- _Task to carry out_:
Each line of the listing where the string "OBJO" appears is to be identified and copied.

- _Task material_:
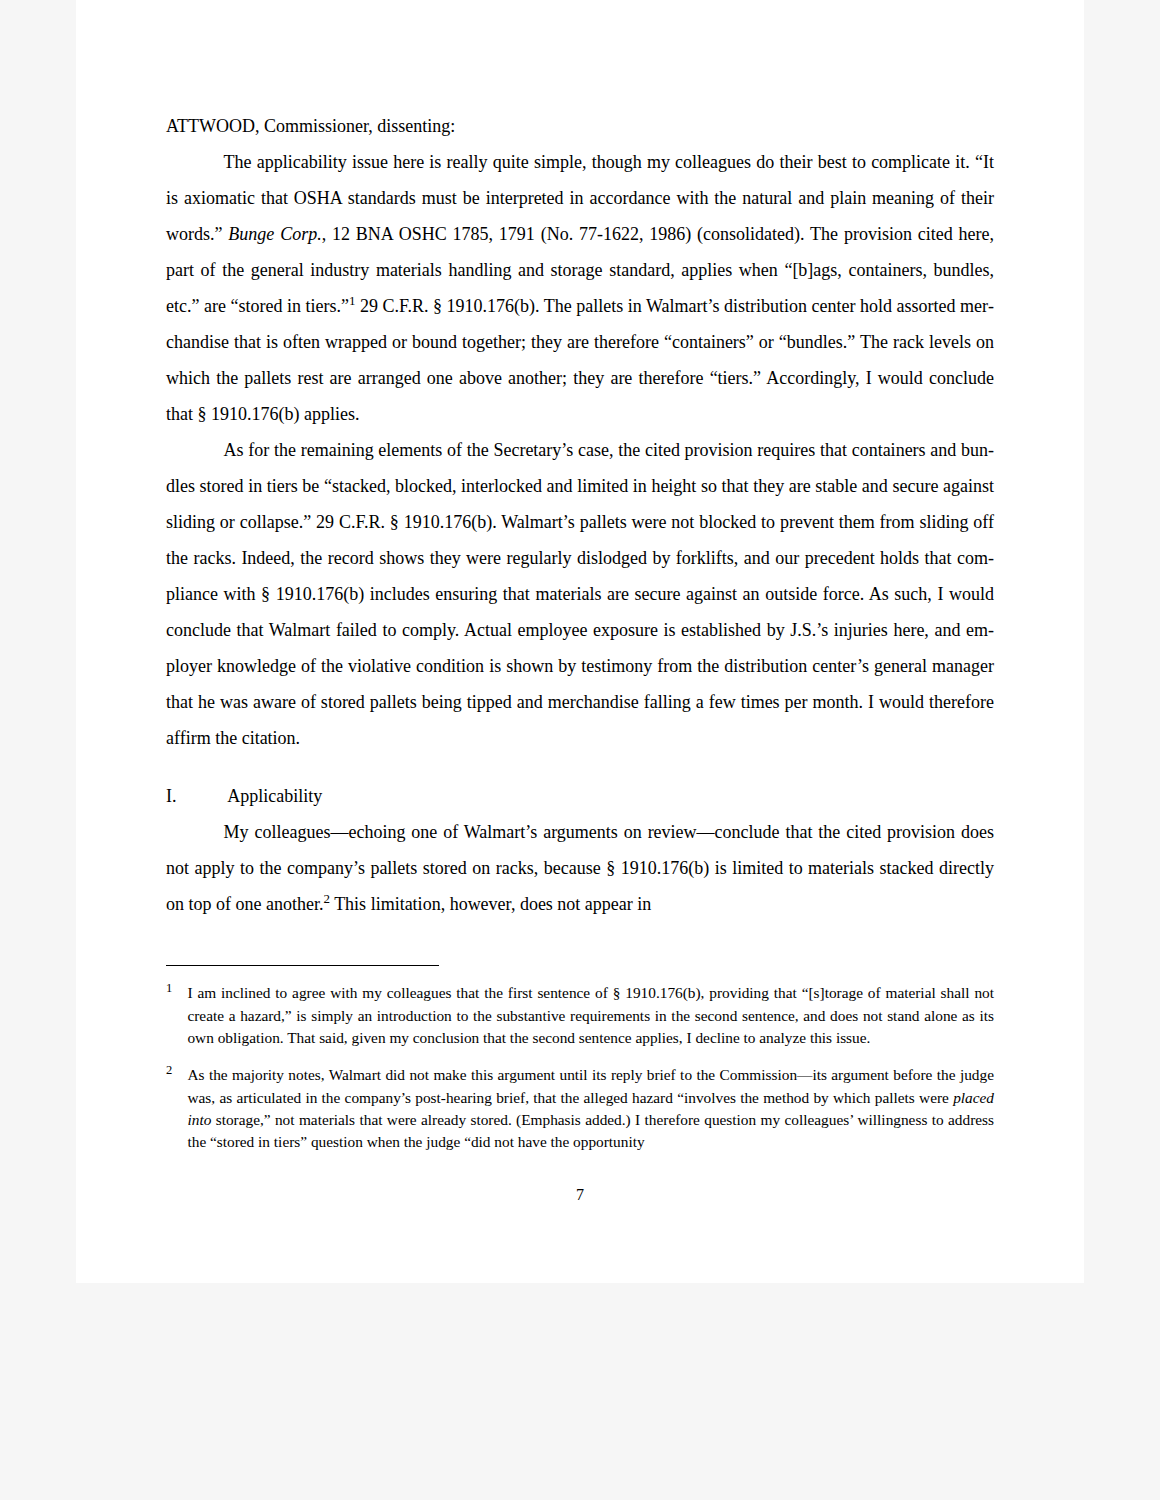ATTWOOD, Commissioner, dissenting:
The applicability issue here is really quite simple, though my colleagues do their best to complicate it. “It is axiomatic that OSHA standards must be interpreted in accordance with the natural and plain meaning of their words.” Bunge Corp., 12 BNA OSHC 1785, 1791 (No. 77-1622, 1986) (consolidated). The provision cited here, part of the general industry materials handling and storage standard, applies when “[b]ags, containers, bundles, etc.” are “stored in tiers.”1 29 C.F.R. § 1910.176(b). The pallets in Walmart’s distribution center hold assorted merchandise that is often wrapped or bound together; they are therefore “containers” or “bundles.” The rack levels on which the pallets rest are arranged one above another; they are therefore “tiers.” Accordingly, I would conclude that § 1910.176(b) applies.
As for the remaining elements of the Secretary’s case, the cited provision requires that containers and bundles stored in tiers be “stacked, blocked, interlocked and limited in height so that they are stable and secure against sliding or collapse.” 29 C.F.R. § 1910.176(b). Walmart’s pallets were not blocked to prevent them from sliding off the racks. Indeed, the record shows they were regularly dislodged by forklifts, and our precedent holds that compliance with § 1910.176(b) includes ensuring that materials are secure against an outside force. As such, I would conclude that Walmart failed to comply. Actual employee exposure is established by J.S.’s injuries here, and employer knowledge of the violative condition is shown by testimony from the distribution center’s general manager that he was aware of stored pallets being tipped and merchandise falling a few times per month. I would therefore affirm the citation.
I. Applicability
My colleagues—echoing one of Walmart’s arguments on review—conclude that the cited provision does not apply to the company’s pallets stored on racks, because § 1910.176(b) is limited to materials stacked directly on top of one another.2 This limitation, however, does not appear in
1 I am inclined to agree with my colleagues that the first sentence of § 1910.176(b), providing that “[s]torage of material shall not create a hazard,” is simply an introduction to the substantive requirements in the second sentence, and does not stand alone as its own obligation. That said, given my conclusion that the second sentence applies, I decline to analyze this issue.
2 As the majority notes, Walmart did not make this argument until its reply brief to the Commission—its argument before the judge was, as articulated in the company’s post-hearing brief, that the alleged hazard “involves the method by which pallets were placed into storage,” not materials that were already stored. (Emphasis added.) I therefore question my colleagues’ willingness to address the “stored in tiers” question when the judge “did not have the opportunity
7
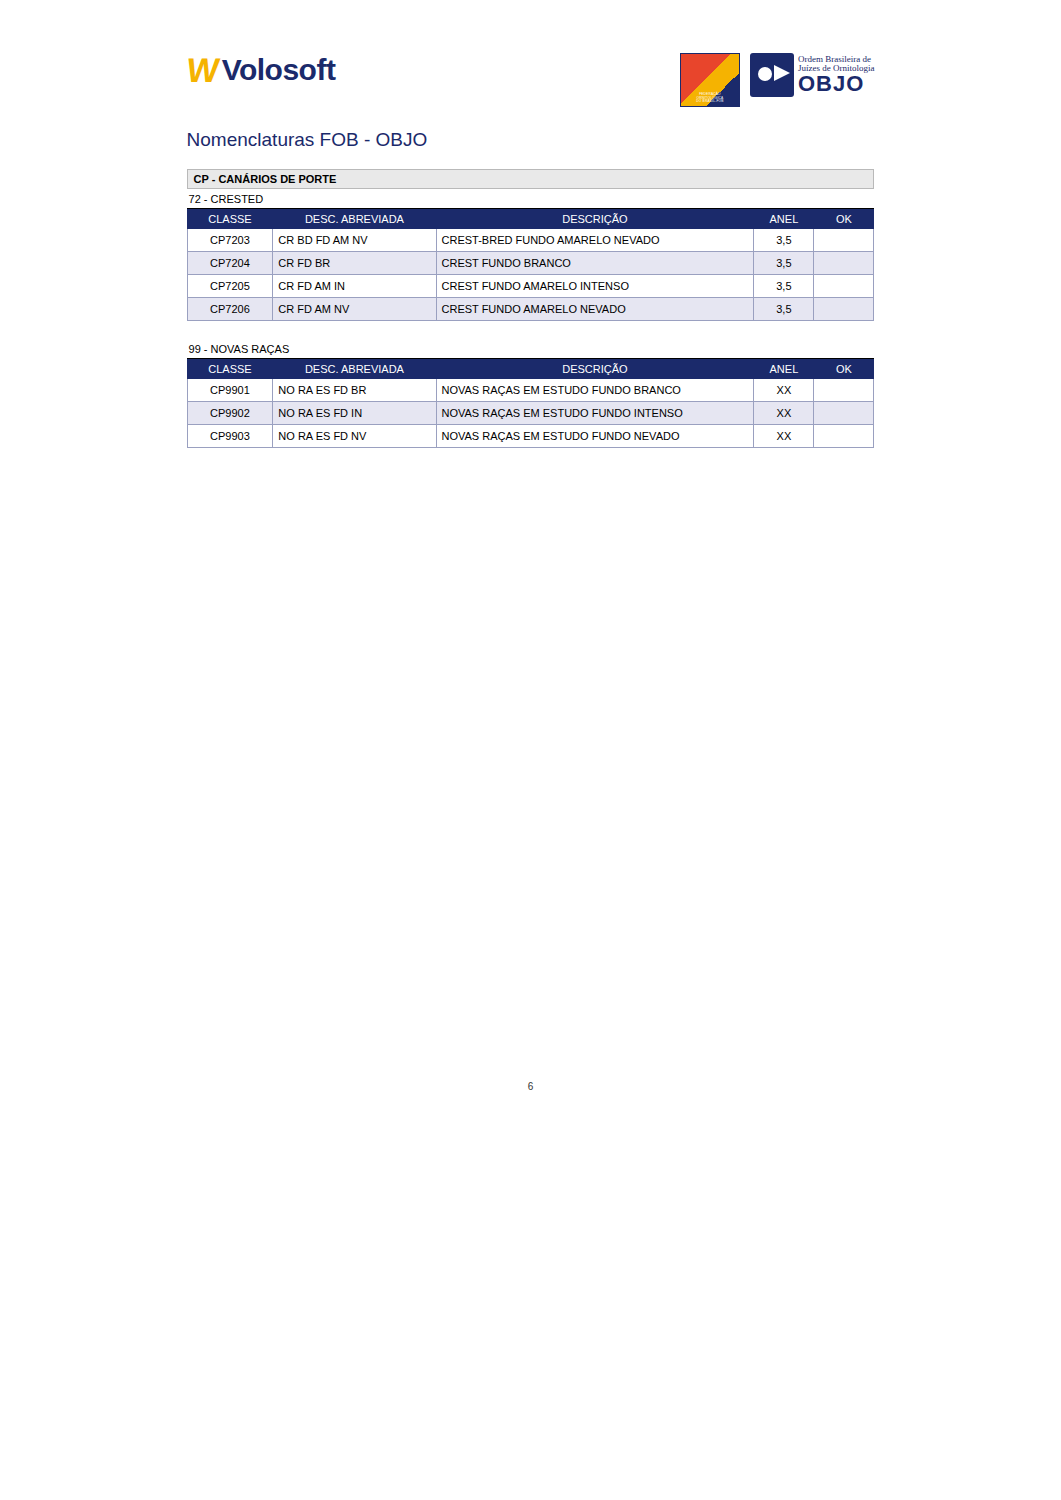W Volosoft
FEDERAÇÃO
ORNITOLÓGICA
DO BRASIL-FOB
Ordem Brasileira de
Juízes de Ornitologia OBJO
Nomenclaturas FOB - OBJO
CP - CANÁRIOS DE PORTE
72 - CRESTED
| CLASSE | DESC. ABREVIADA | DESCRIÇÃO | ANEL | OK |
| --- | --- | --- | --- | --- |
| CP7203 | CR BD FD AM NV | CREST-BRED FUNDO AMARELO NEVADO | 3,5 | |
| CP7204 | CR FD BR | CREST FUNDO BRANCO | 3,5 | |
| CP7205 | CR FD AM IN | CREST FUNDO AMARELO INTENSO | 3,5 | |
| CP7206 | CR FD AM NV | CREST FUNDO AMARELO NEVADO | 3,5 | |
99 - NOVAS RAÇAS
| CLASSE | DESC. ABREVIADA | DESCRIÇÃO | ANEL | OK |
| --- | --- | --- | --- | --- |
| CP9901 | NO RA ES FD BR | NOVAS RAÇAS EM ESTUDO FUNDO BRANCO | XX | |
| CP9902 | NO RA ES FD IN | NOVAS RAÇAS EM ESTUDO FUNDO INTENSO | XX | |
| CP9903 | NO RA ES FD NV | NOVAS RAÇAS EM ESTUDO FUNDO NEVADO | XX | |
6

- _Solved problem_:
Juízes de Ornitologia OBJO
Nomenclaturas FOB - OBJO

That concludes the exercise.